| Problem to solve |
Go through the records below and set each one down exactly, leaving out any pictures.

[Dataset records]
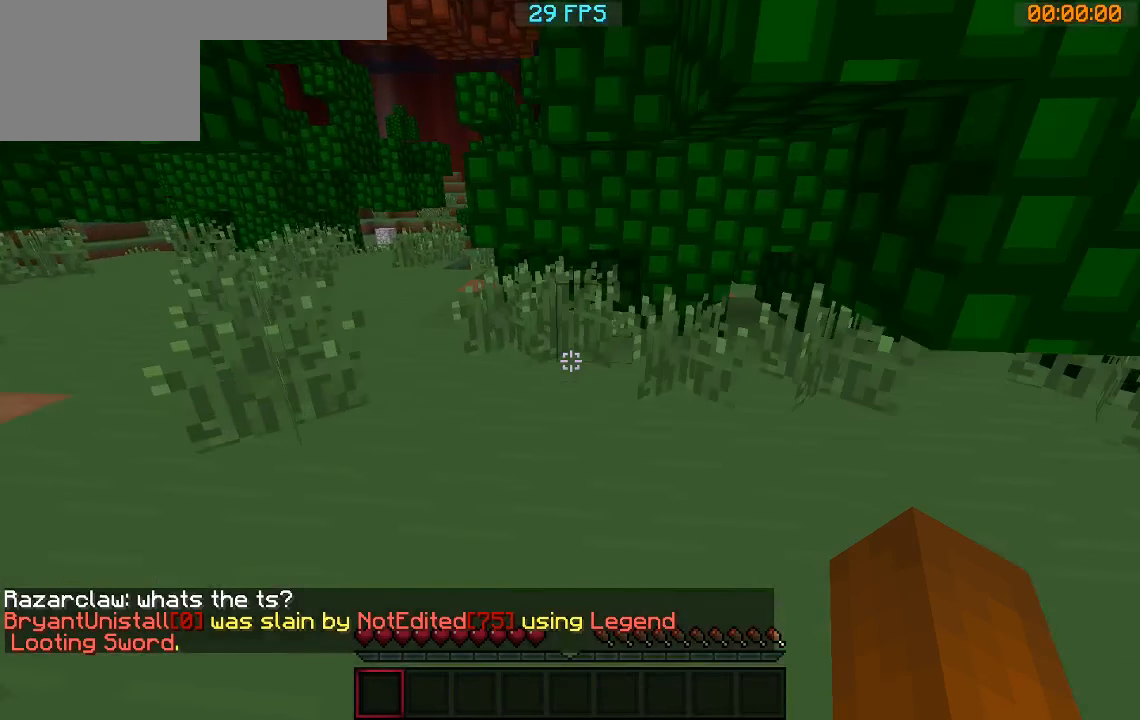
{"keys": ["w"], "events": [[283, "a", "up"]]}
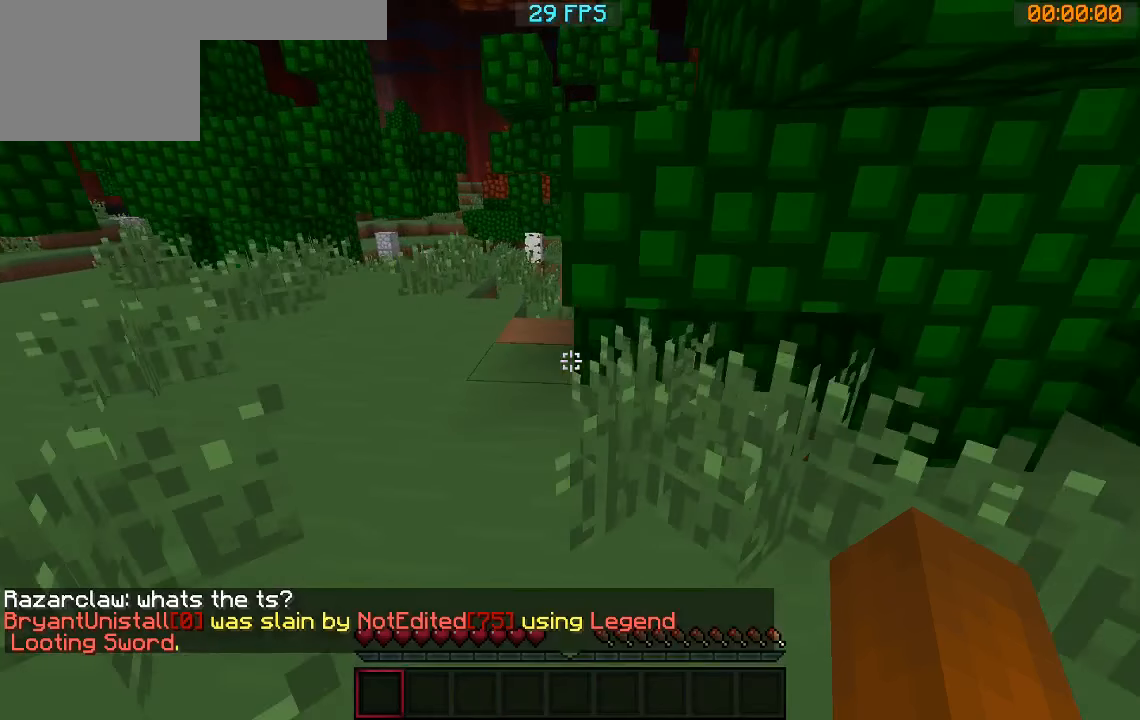
{"keys": ["w"], "events": [[117, "a", "down"], [367, "a", "up"]]}
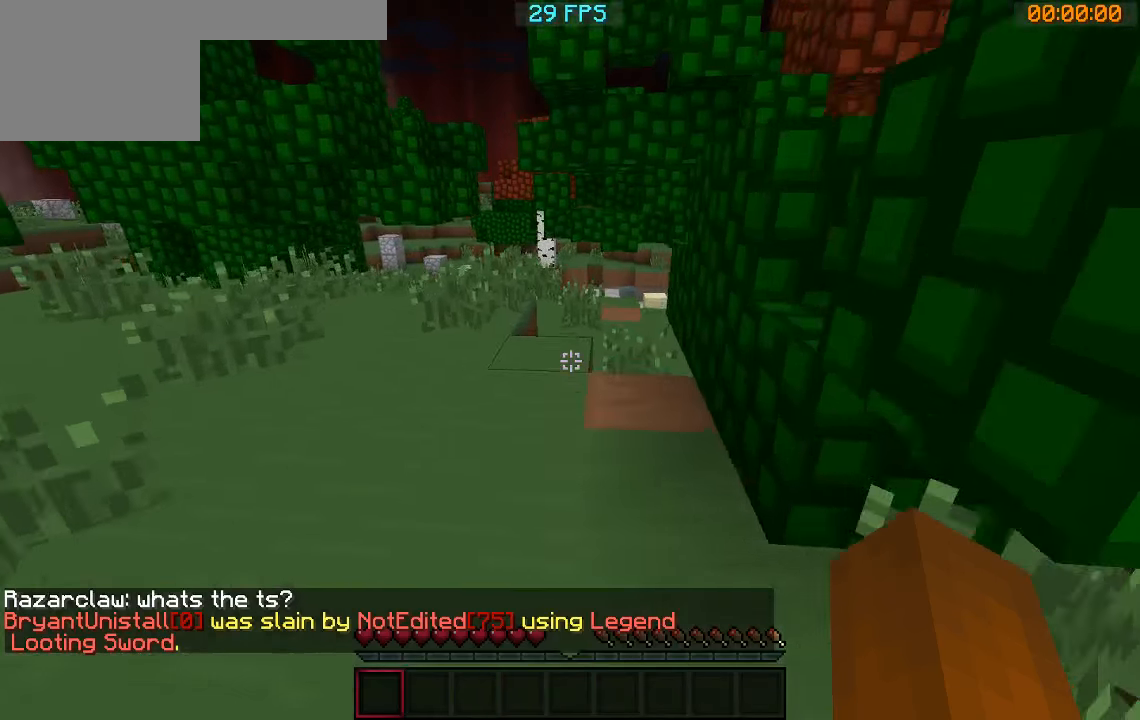
{"keys": ["w"], "events": []}
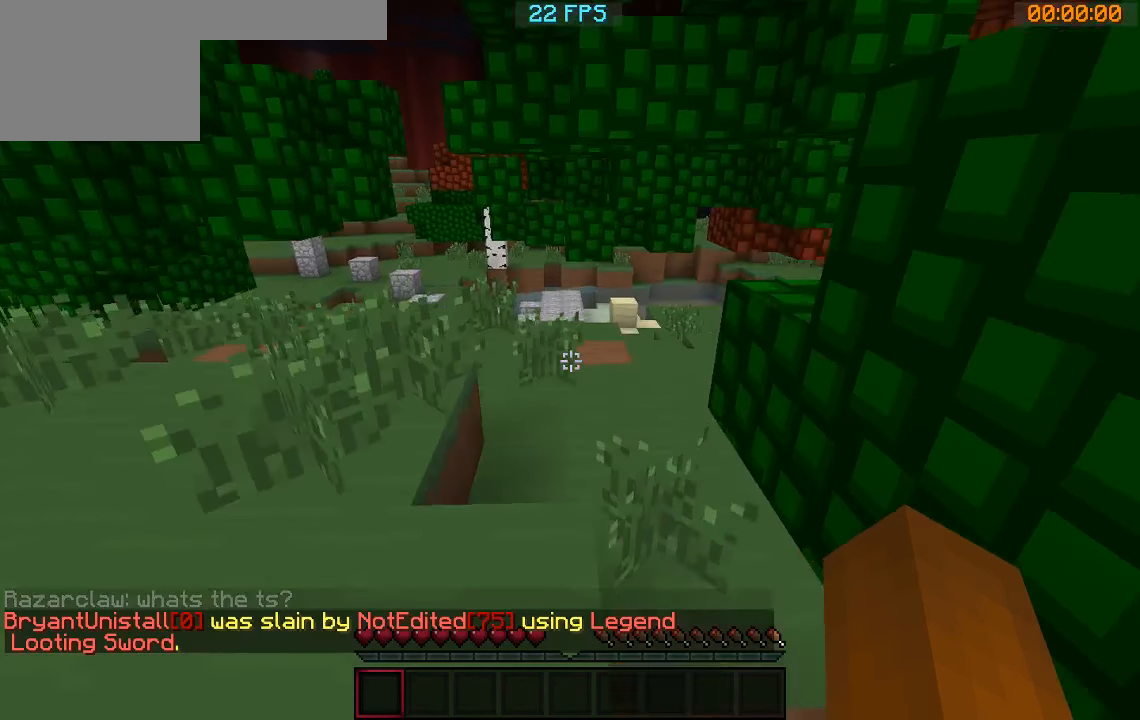
{"keys": ["w"], "events": []}
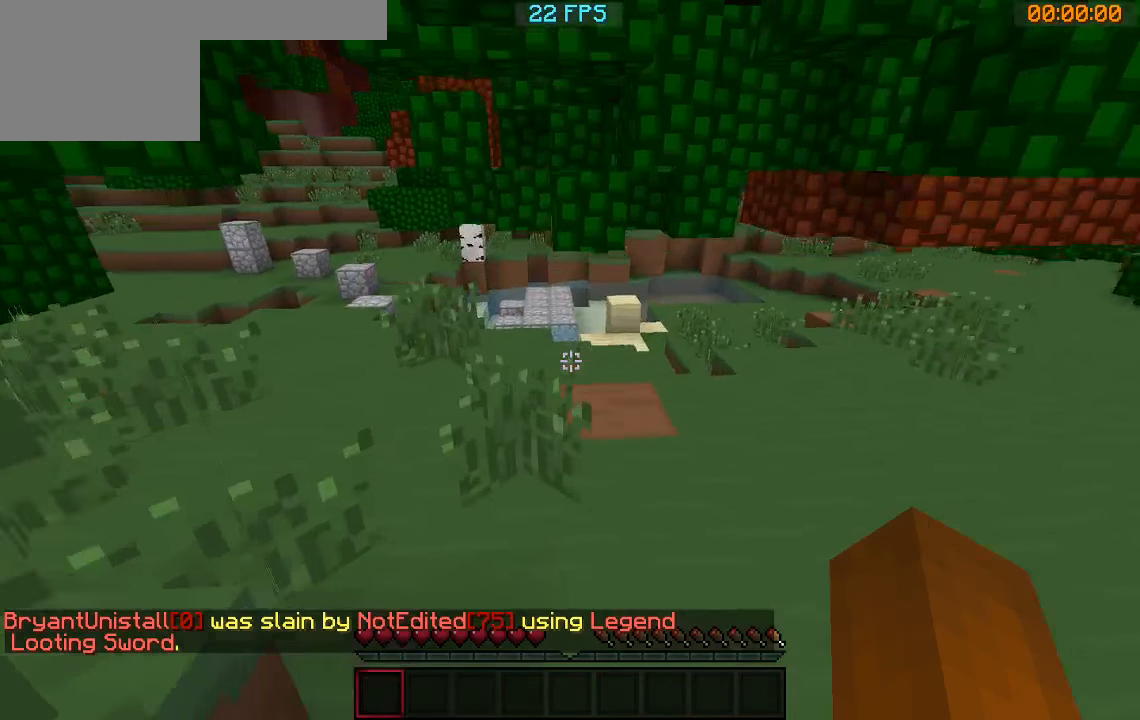
{"keys": ["w"], "events": []}
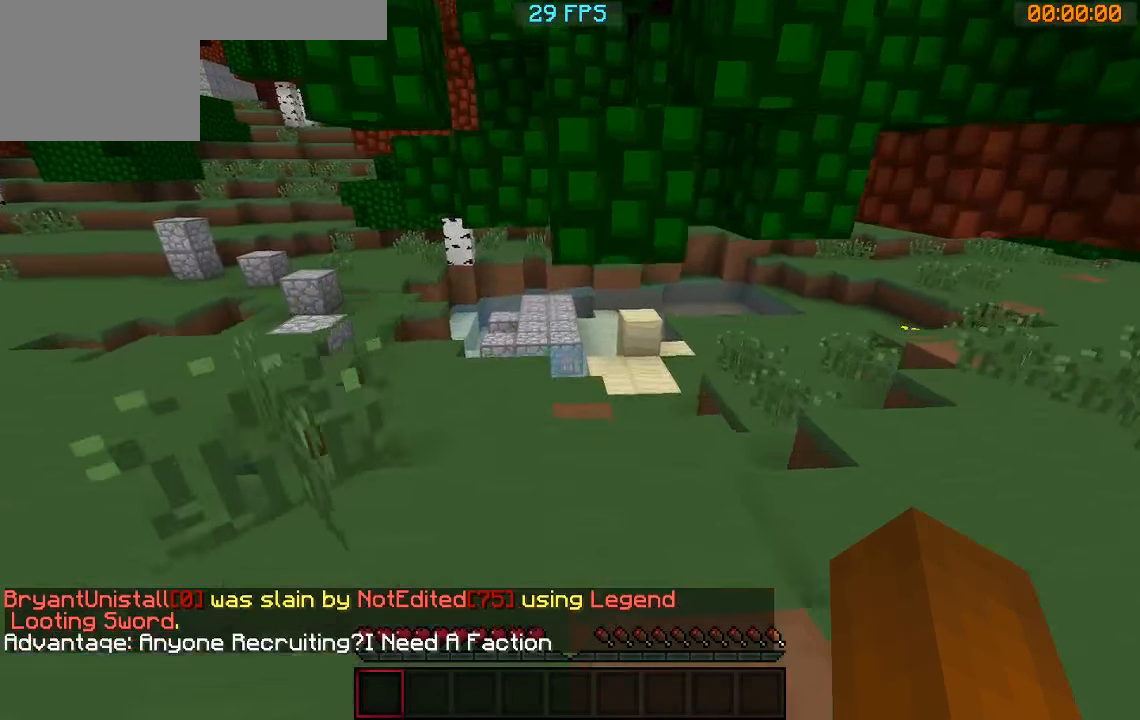
{"keys": ["w"], "events": []}
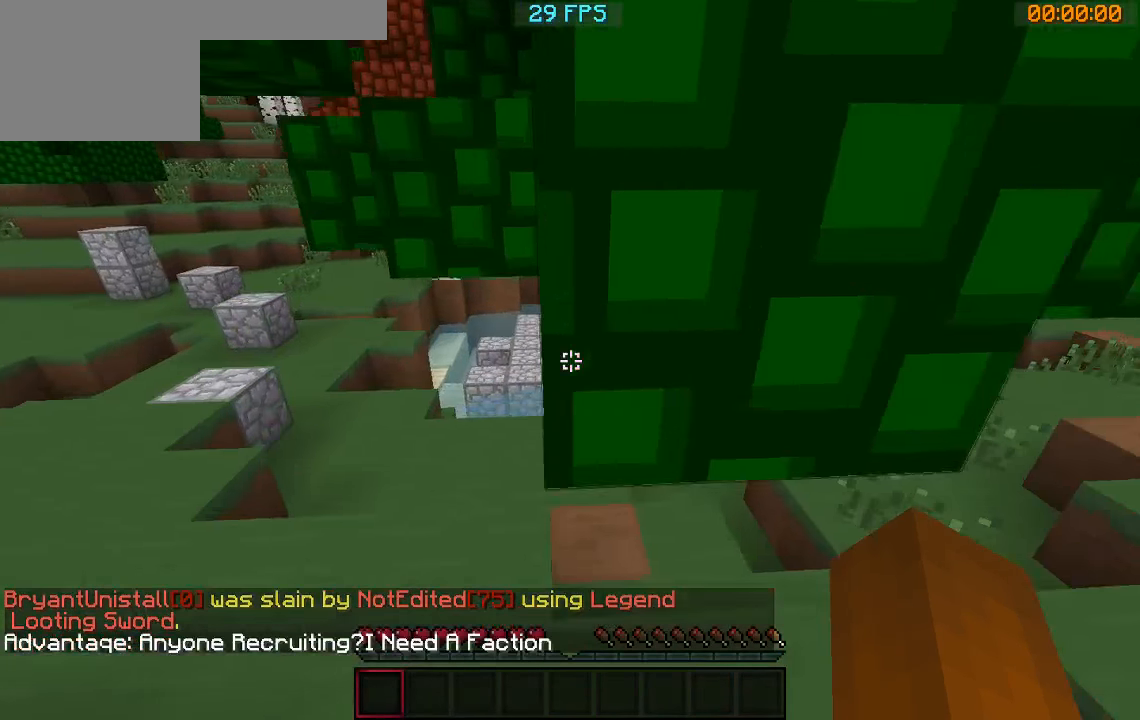
{"keys": ["w"], "events": [[300, "d", "down"], [467, "d", "up"]]}
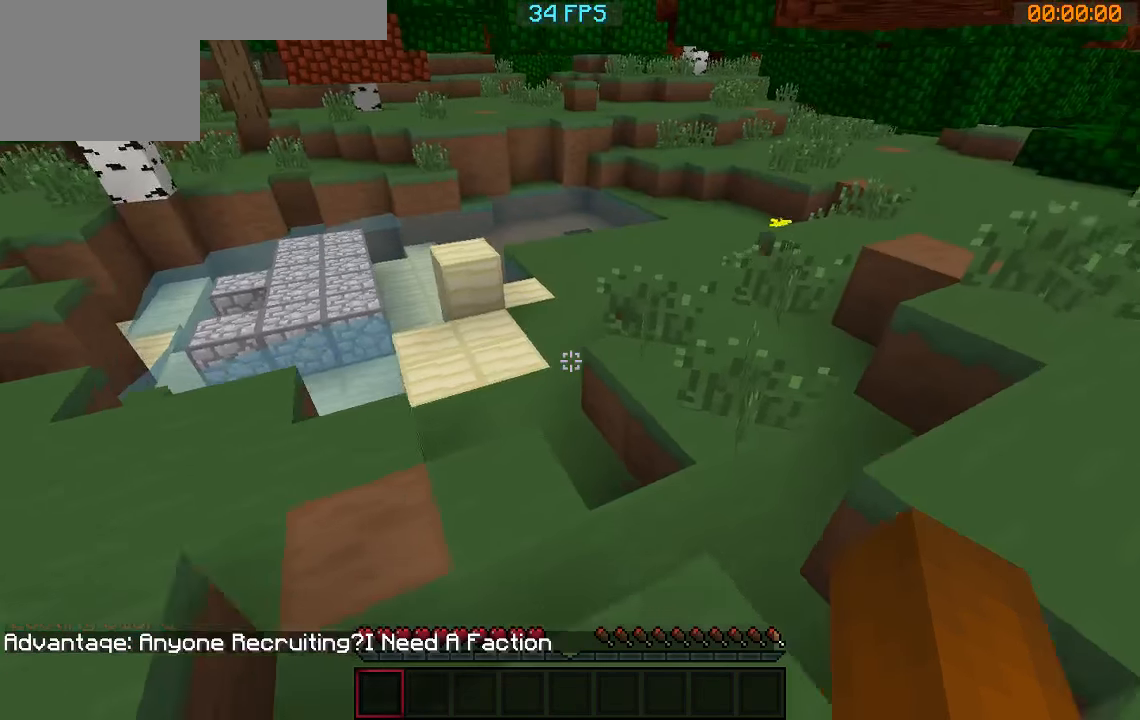
{"keys": ["d", "w"], "events": [[217, "d", "down"]]}
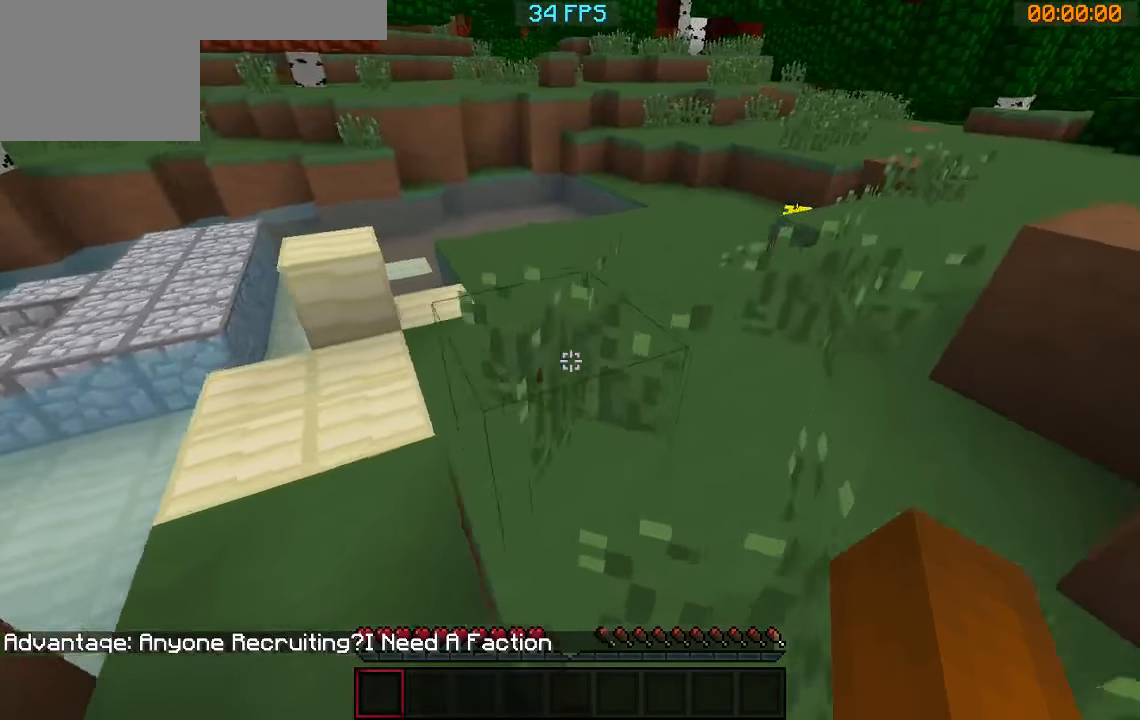
{"keys": ["w"], "events": [[67, "d", "up"]]}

| Answer for the task |
{"keys": ["w"], "events": [[283, "a", "up"]]}
{"keys": ["w"], "events": [[117, "a", "down"], [367, "a", "up"]]}
{"keys": ["w"], "events": []}
{"keys": ["w"], "events": []}
{"keys": ["w"], "events": []}
{"keys": ["w"], "events": []}
{"keys": ["w"], "events": [[300, "d", "down"], [467, "d", "up"]]}
{"keys": ["d", "w"], "events": [[217, "d", "down"]]}
{"keys": ["w"], "events": [[67, "d", "up"]]}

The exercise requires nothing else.